#### [Data provided]
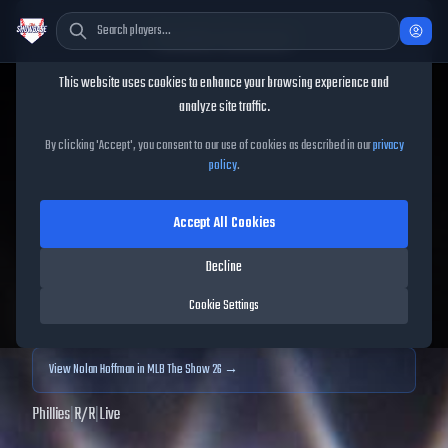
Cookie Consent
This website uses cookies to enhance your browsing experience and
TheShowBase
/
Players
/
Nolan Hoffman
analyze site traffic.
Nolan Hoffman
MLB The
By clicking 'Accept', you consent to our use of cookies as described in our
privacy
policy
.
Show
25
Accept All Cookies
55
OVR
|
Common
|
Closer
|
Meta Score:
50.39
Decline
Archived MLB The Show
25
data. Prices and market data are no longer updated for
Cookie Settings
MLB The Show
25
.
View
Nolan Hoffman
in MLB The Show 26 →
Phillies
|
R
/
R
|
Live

#### [Work request]
Could the data above be repeated exactly, with every picture dropped?

#### [Task solution]
Cookie Consent
This website uses cookies to enhance your browsing experience and
TheShowBase
/
Players
/
Nolan Hoffman
analyze site traffic.
Nolan Hoffman
MLB The
By clicking 'Accept', you consent to our use of cookies as described in our
privacy
policy
.
Show
25
Accept All Cookies
55
OVR
|
Common
|
Closer
|
Meta Score:
50.39
Decline
Archived MLB The Show
25
data. Prices and market data are no longer updated for
Cookie Settings
MLB The Show
25
.
View
Nolan Hoffman
in MLB The Show 26 →
Phillies
|
R
/
R
|
Live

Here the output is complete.